Der Eurocode ist ein von der EU in Brüssel in Auftrag gegebenes Regelwerk. Es wurde über viele Jahrzehnte von europäischen Fachleuten erarbeitet. Es ist sehr umfangreich ausgefallen. Beispielsweise umfasst das Normenwerk Eurocode 3 (Stahlbau) einschließlich der Berichtigungsblätter und nationalen Anhänge ca. 800 Seiten. Manche Regelungen darin sind selbst für mich als Fachmann nicht nachvollziehbar. Eigentlich müsste dieses Normenwerk der Praxis nochmals zur Stellungnahme über gegeben werden. Auch sollten für alle Teile des Eurocode ausführliche Kommentare vorliegen, bevor es bauaufsichtlich eingeführt wird.

Die Regelung der verschiedenen Stahlsorten in einer einheitlichen EN-DIN-Norm sehe ich als segensreiche Entwicklung. Die Euronormen zum Thema Schweißtechnik dürften indessen nur von einschlägigen Spezialisten überblickt werden. Vielleicht sind Technik und Prüfwesen auf diesem Gebiet inzwischen so hoch entwickelt, dass es tatsächlich so vieler Regelwerke bedarf. Das gilt in Grenzen natürlich auch für viele andere Bereiche, sodass der wachsende Umfang der Regelwerke vielleicht unvermeidlich ist. Mit diesem Argument könnte man postulieren, dass eine Vereinfachung und eine Konzentration heutiger Regelsetzung gar nicht möglich sind. Dennoch: Der Ingenieur sollte die Regelwerke, nach denen er arbeitet, überblicken und verstehen können, er trägt die Verantwortung für sein Tun und dafür, dass er die Regeln der Baukunst einhält. Ein Beispiel dazu aus meiner Praxis: Ein versierter Kollege erstellte für ein Hochhausensemble ein Windgutachten anhand von Windkanalversuchen und Berechnungen nach Eurocode 1. Die Berechnungen im Gutachten waren für den Prüfingenieur, einem erfahrenen Fachmann, nicht nachvollziehbar. Ich wurde gebeten, das Gutachten zu begutachten. Wenn nur noch Spezialisten und Gutachter Regelwerke verstehen, kann etwas an der Entwicklung nicht stimmen.

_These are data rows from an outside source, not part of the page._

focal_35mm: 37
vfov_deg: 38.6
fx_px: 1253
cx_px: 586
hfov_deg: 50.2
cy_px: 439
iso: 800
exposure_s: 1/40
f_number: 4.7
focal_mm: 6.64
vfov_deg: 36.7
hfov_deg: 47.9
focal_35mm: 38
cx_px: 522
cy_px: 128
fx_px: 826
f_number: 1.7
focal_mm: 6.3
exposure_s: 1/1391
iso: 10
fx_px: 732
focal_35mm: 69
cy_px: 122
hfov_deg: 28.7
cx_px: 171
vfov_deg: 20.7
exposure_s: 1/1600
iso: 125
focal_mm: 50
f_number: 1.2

Mit dem Anschwellen der Regelwerke wird auch die Vermittlung der Inhalte an die Studenten innerhalb des Verfügungsrahmens schwieriger. Der Einsatz von Softwareprodukten zwecks Erstellung statischer Berechnungen und zur Bemessung von Anschlusskonstruktionen ist zweifelsfrei ein großer Fortschritt, wenn aber der Ingenieur am Computer die Grundlagen nicht kennt, nach denen die Software arbeitet, nach denen er also rechnet und konstruiert, ist das aus meiner Sicht eine eher bedenkliche Entwicklung. Sie wird durch zu umfangreiche Regelwerke in der Tendenz eher gefördert.

Der Deutsche Stahlbautag 2012 in Aachen widmet sich am ersten Tag dem Motto „Stahlbau verbindet Europa“. Was erwartet die Besucher zu diesem Thema?

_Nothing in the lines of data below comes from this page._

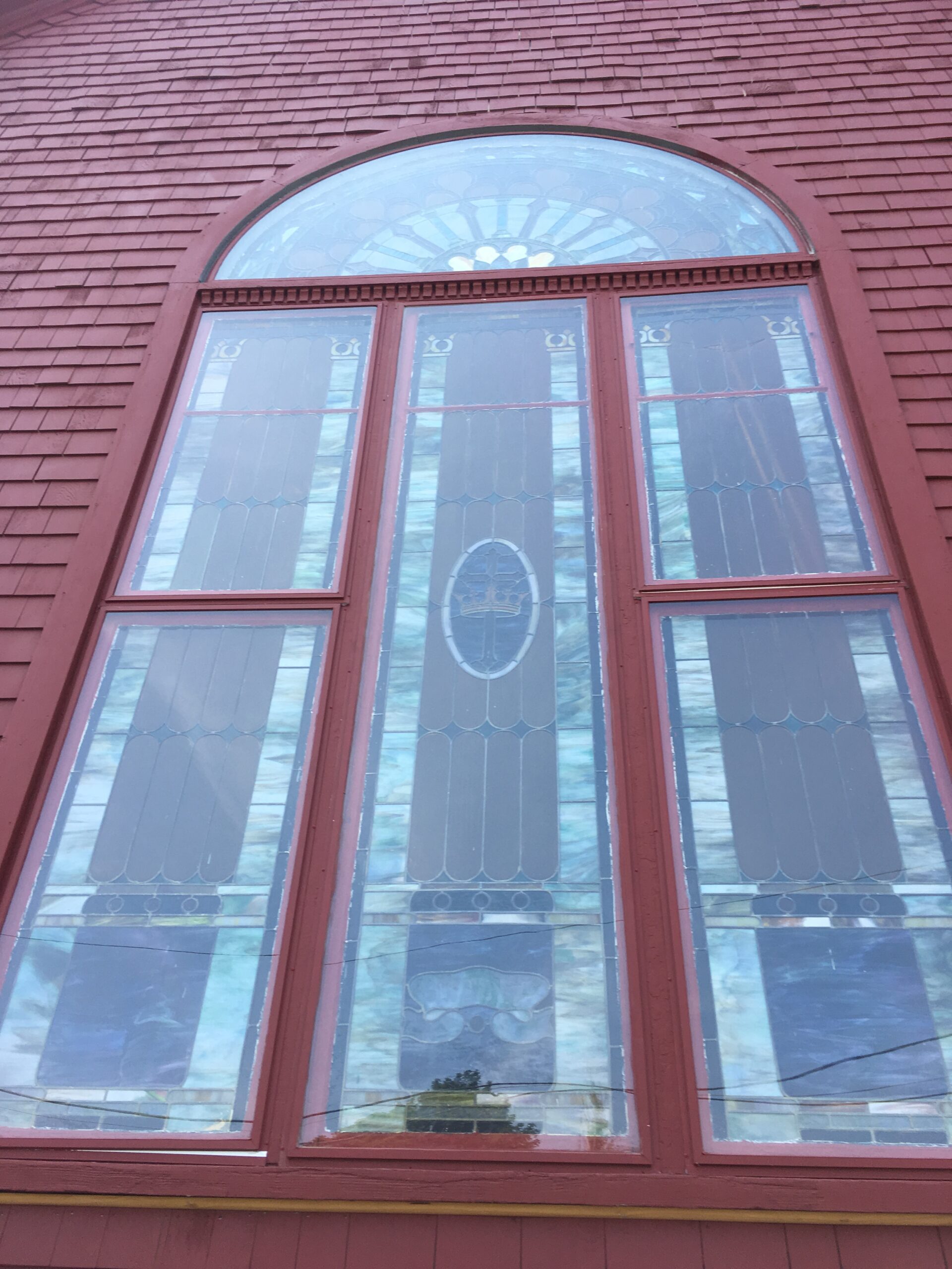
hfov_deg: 48.2
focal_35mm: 29
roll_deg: -1.7
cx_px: 476
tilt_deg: +36.2
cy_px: 634
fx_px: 1063
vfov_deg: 61.7
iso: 25
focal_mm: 4.15
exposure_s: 1/509
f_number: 2.2
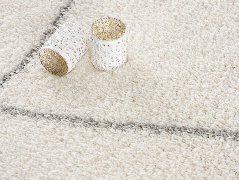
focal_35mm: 95
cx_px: 120
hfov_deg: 20.7
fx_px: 656
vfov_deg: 15.6
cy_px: 90
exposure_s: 1/125
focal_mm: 120
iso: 100
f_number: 10
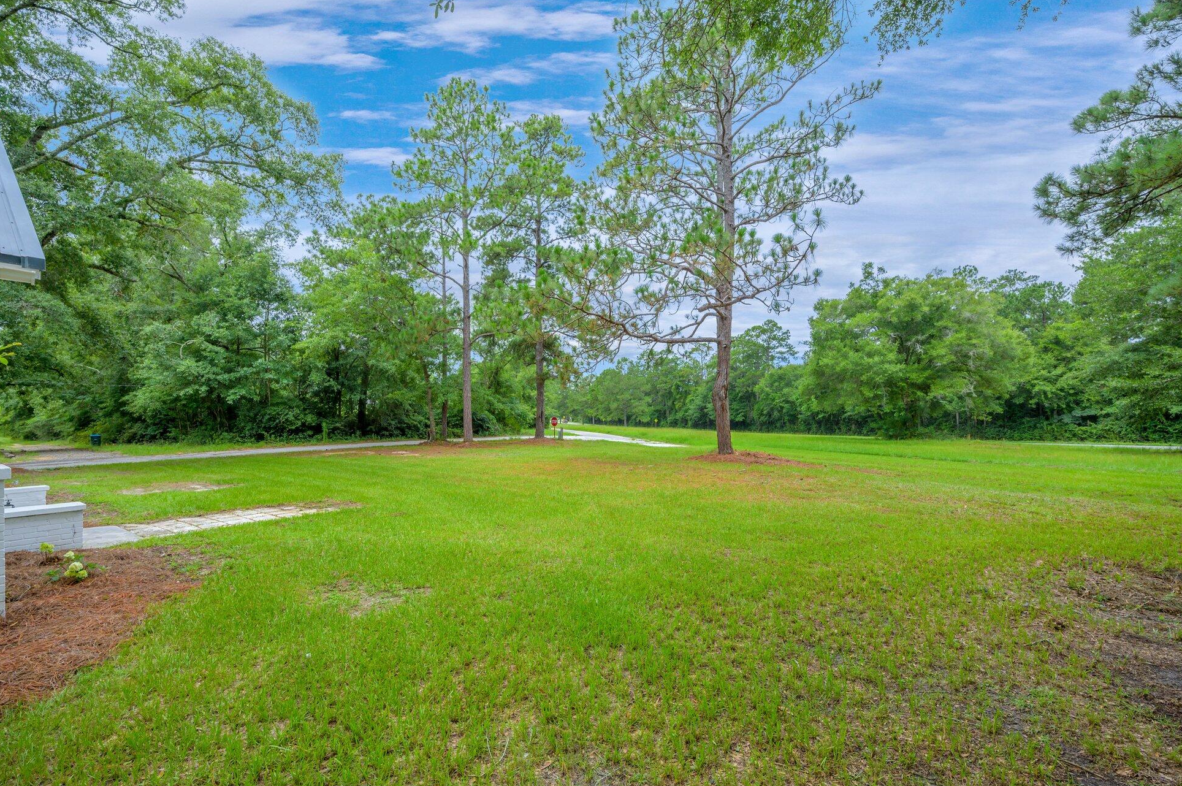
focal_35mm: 17
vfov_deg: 70.3
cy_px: 412
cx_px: 597
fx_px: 558
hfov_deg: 93.3
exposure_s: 1/250
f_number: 9
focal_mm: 16
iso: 100
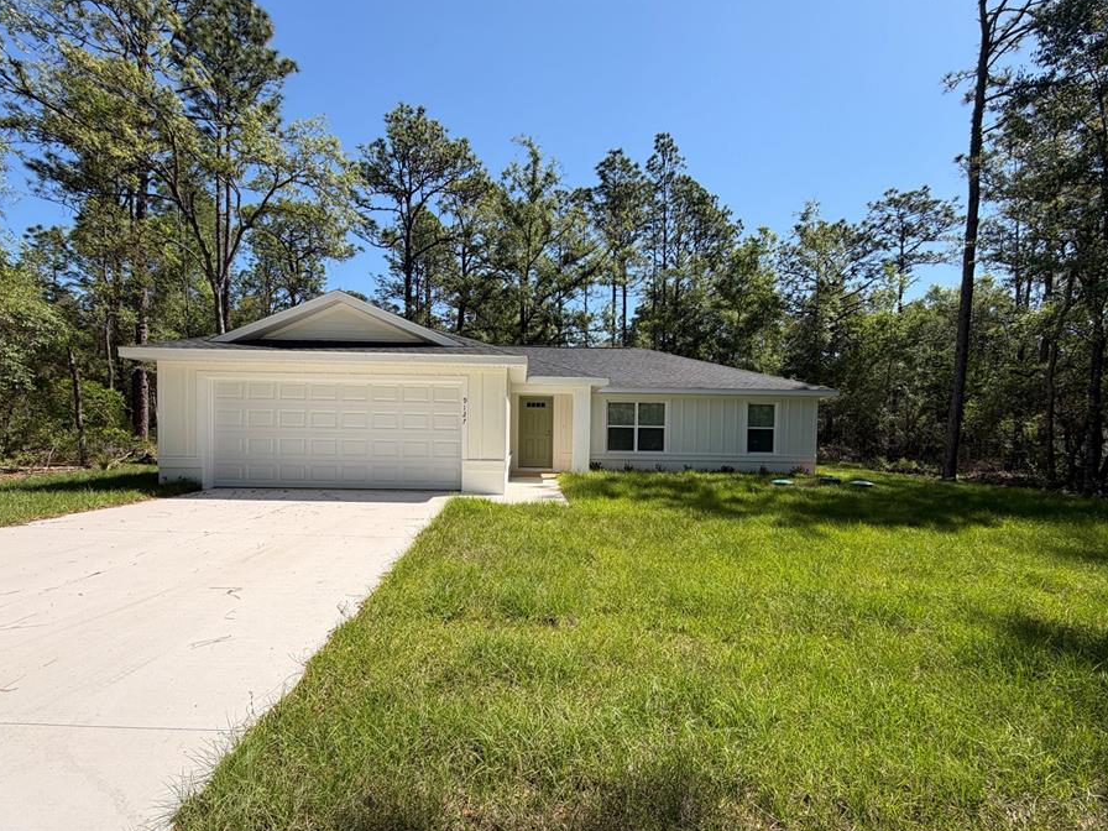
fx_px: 512
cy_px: 449
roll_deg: +0.2
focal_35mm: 16
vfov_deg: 78.0
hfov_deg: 94.5
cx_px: 543
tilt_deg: -0.7
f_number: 2.2
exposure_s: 1/770
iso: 20
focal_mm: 2.22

Ich erwarte eine Aufklärung und Auseinandersetzung mit den beschriebenen Problemfeldern. Ich bin ein überzeugter Europäer, der das Zusammenwachsen der europäischen Staaten im Sinne des wissenschaftlichen Austauschs positiv beurteilt. Ich bin gespannt auf die Diskussionen vor Ort.

Dieses Jahr ist ja die 4. Auflage Ihres Standardwerkes „Stahlbau“ erschienen – sozusagen als Höhepunkt Ihres langjährigen Einsatzes für den Stahlbau. Was bewegt Sie da?

Die vierte Auflage hat mich sehr angestrengt, ich habe viele Jahre daran gearbeitet. Das Werk wurde in großen Teilen neu abgefasst, es erscheint in neuem Layout. Ich bin inzwischen 81 Jahre alt. Kurz vor Fertigstellung des Buches erleide ich bei einem Bergunfall schwerste Verletzungen. Aber ich habe es noch geschafft, alle Unterlagen rechtzeitig dem Verlag zu übergeben – gemäß meinem Lebensmotto: Stahl ist fest und zäh zugleich.